Dev Diary: Creating A YouTube Video Downloader - Part 1

Introduction

Back then (up until now, maybe) we used to download videos and convert them into mp3 formats for our custom playlist. By providing URLs and dealing lots of pop-up ads on clicking the wrong download button made us satisfied and we were abled to complete our old-school playlists.

Last year, because of being bored and had an eagerness to practice my skills with AWS Serverless Technology, I decided to create my own YouTube Video Downloader. By leveraging the use of a useful npm package, it should be fairly easy to create one. The setup for the application should be cheap in price but truly functional.
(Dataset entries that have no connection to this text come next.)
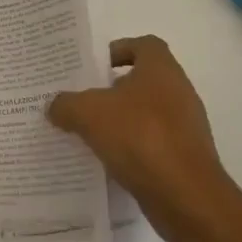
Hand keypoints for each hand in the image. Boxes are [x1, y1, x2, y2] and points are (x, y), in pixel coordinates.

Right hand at [47, 35, 237, 241]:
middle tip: (83, 101)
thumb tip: (55, 105)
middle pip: (143, 81)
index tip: (95, 67)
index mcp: (161, 70)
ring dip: (121, 121)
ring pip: (147, 114)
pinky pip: (153, 144)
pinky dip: (133, 149)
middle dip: (113, 90)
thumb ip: (66, 104)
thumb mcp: (89, 114)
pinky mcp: (186, 158)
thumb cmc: (140, 137)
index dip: (120, 50)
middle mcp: (179, 92)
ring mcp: (186, 127)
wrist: (186, 196)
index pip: (144, 45)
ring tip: (89, 134)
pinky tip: (109, 162)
In order to visualize the basic flow of the whole application - I'll explain the diagram below:

download diagram

We have 5 layers to describe:

  • The web application layer that includes mobile and browser app.
  • API Endpoints
  • Lamdas
    • Handlers for REST endpoints
    • And a single lambda for CRON job
  • Database - on this project I used DynamoDB
  • Storage - an S3 bucket where we will put the videos for download.

Web Application

I used the following:

  • Angular (v10.1.1) - I personally love to try the @anotation with typescript.
  • Akita Framework - For simple state management.

API Gateway

There are only two endpoints that I used for this project. And both of them are scraping youtube video's data.

Lambdas

To handle the said two endpoint, I created two lambdas. These two lambdas uses the ytdl-core npm library.

video-information lambda will scrape the meta data from youtube, including the video's title, description, and thumbnail.

download-video lambda will download the video from youtube then it will create a write stream for saving it to S3. Then after it saves to S3, it will insert a new record to the database. And after that, it will return the exact location / key on the S3 as a download URL referrence.

The other lambda - delete-video is triggered via Cloudwatch event CRON and by DELETE events on the database. I know it's weird why it needs to listen two different sources, but I encountered a weird behavior on dynamodb where a record has a ttl but it didn't trigger the lambda. So I set it up to run on first thing in the morning to delete 2 days old videos on S3.

Database

For this project I used DynamoDB, since I only need to store 2 fields on the table.

{
  ttl: DateTime,
  location: string
}

We set a ttl value so a record will be automatically deleted and it will also trigger the delete-video lambda.

Storage

For simplier implementation - I choose S3 as a storage for downloaded videos.

So that's it for a simple overview of my simple youtube video application.